The Ant And The Tree
After shaking hands with Dr. Marion Wilson, she asks me to sit in a chair in front of her desk. She actually doesn’t tell me, but just sweeps her hand indicating that she wants me to sit in the chair. It is more like a magic wand without the wand because without her saying anything, I take a seat and I look at her. It is important for me to have eye contact. I realize she needs to see that I am sincere. That I am not afraid to look someone in the eye. That I would be a good, strong custodial parent if I do not look away because I will be able to face things.
Dr. Wilson asks me many questions. Why do I want custody? Why don’t I feel that my ex wife deserves custody? Why would I be a better parent? Do I plan to marry? Do I date? How often do I date? Do my daughters ever meet the women I date? What do I think their reactions are? Who ended my marriage? Why was the marriage ended? What do I think about visitation? What is a fair amount of visitation? She asks me what the children do outside of school. About their summers, friends they have. Report cards. She wants to know about my job. My friends. The questions go on until they sound the same.
And then, after quite some time, she says she only has a few more questions. That she wants to see how I think. That this can be very important in her assessment. And she will be writing up her report and will be presenting it to the court for the judge. That she will do this after she meets with my ex wife. But before that, she wants to know how an ant and a tree are alike. I stare at her, blindsided by the question. A question about an ant and a tree. This was not part of any preparation I did. Why didn’t my lawyer warn me that something like this could come up? My mind races.
I see an ant at the bottom of a tree, but one is up and one is down.
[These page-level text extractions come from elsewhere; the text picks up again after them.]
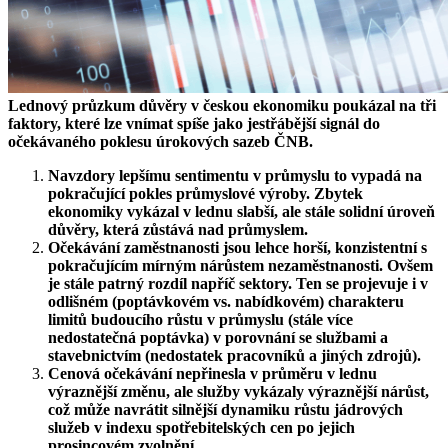
Lednový průzkum důvěry v českou ekonomiku poukázal na tři
faktory, které lze vnímat spíše jako jestřábější signál do
očekávaného poklesu úrokových sazeb ČNB.
Navzdory lepšímu sentimentu v průmyslu to vypadá na
pokračující pokles průmyslové výroby. Zbytek
ekonomiky vykázal v lednu slabší, ale stále solidní úroveň
důvěry, která zůstává nad průmyslem.
Očekávání zaměstnanosti jsou lehce horší, konzistentní s
pokračujícím mírným nárůstem nezaměstnanosti. Ovšem
je stále patrný rozdíl napříč sektory. Ten se projevuje i v
odlišném (poptávkovém vs. nabídkovém) charakteru
limitů budoucího růstu v průmyslu (stále více
nedostatečná poptávka) v porovnání se službami a
stavebnictvím (nedostatek pracovníků a jiných zdrojů).
Cenová očekávání nepřinesla v průměru v lednu
výraznější změnu, ale služby vykázaly výraznější nárůst,
což může navrátit silnější dynamiku růstu jádrových
služeb v indexu spotřebitelských cen po jejich
prosincovém zvolnění.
One is big and one is small. I could say that they are not alike. This would be the easier thing to do, but it would not only show me as being non compliant, it would show me as having concrete thinking. That I take the easy way out, certainly not a good trait for a man raising daughters. I could also say that they are both on the ground. This would show I see similarities, that I am compliant in answering a question. This answer might be better than the first, but would show me to be relatively mundane, and what kind of parent would that prove me to be. If I say one is big and one is small, it would show I deal only with the obvious and cannot answer the question asked which could lead to an analysis of me as a devious person, which would not set up well in court in my march toward custody. If I say they both are brown, that answer might only border on the truth, for there are red ants and white trees, and by saying they are both brown would be the lazy way out, and the judge ultimately does not want to pick a parent who will take on less than the total responsibilities of parenting. In fact, saying they are both brown might promulgate a letter from the court that says—Dear Mr. Levine, I appreciate your fine application to raise your daughters. You have some interesting qualifications, and I am sure you would make a fine custodial parent some day. However, we have seen other candidates, and we have come to the conclusion that you are not quite what we are looking for. We wish you all the best with your life as a visiting parent.
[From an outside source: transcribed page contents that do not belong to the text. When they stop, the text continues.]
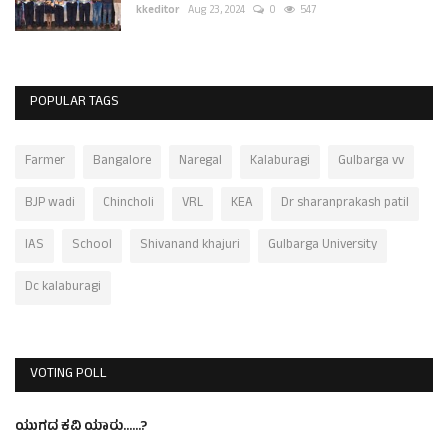
kkeditor
Aug 23, 2024
0
547
POPULAR TAGS
Farmer
Bangalore
Naregal
Kalaburagi
Gulbarga vv
BJP wadi
Chincholi
VRL
KEA
Dr sharanprakash patil
IAS
School
Shivanand khajuri
Gulbarga University
Dc kalaburagi
VOTING POLL
ಯುಗದ ಕವಿ ಯಾರು......?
“They are both living,” I finally blurt out. “They live. The ant and the tree live.”
Dr. Wilson smiles.
My answer shows hope. It shows I have the ability to see outside the box. To go beyond. To be creative. To think. To have optimism. It clearly shows that I will be the one who is more nurturing, more sane, more stable, the one with the ability to help with homework, to be supportive in their adolescence, to buy prom dresses. But she doesn’t say anything. She only makes some notes.
And then one final step in Dr. Wilkin’s quest to determine the better parent. She asks me to identify five recent presidents. I should have known it would come down to this. I should have anticipated a question about presidents. Isn’t that what custody is all about? The memory of presidents. It all comes down to people like Truman, and Eisenhower and even Kennedy. I quickly get them out. But I am numb. Two more. And then somehow I am there. Johnson comes to mind. And now it’s down to one. One president and a recent one. And I can’t show any hesitation. That I walk around with five former presidents always in the forefront of my mind while racing home to care for my children and speaking to them about their day and going to open school night, and dealing with their fears about their mother and soothing them when they cry. Only one more now, and all I have to do is say the name.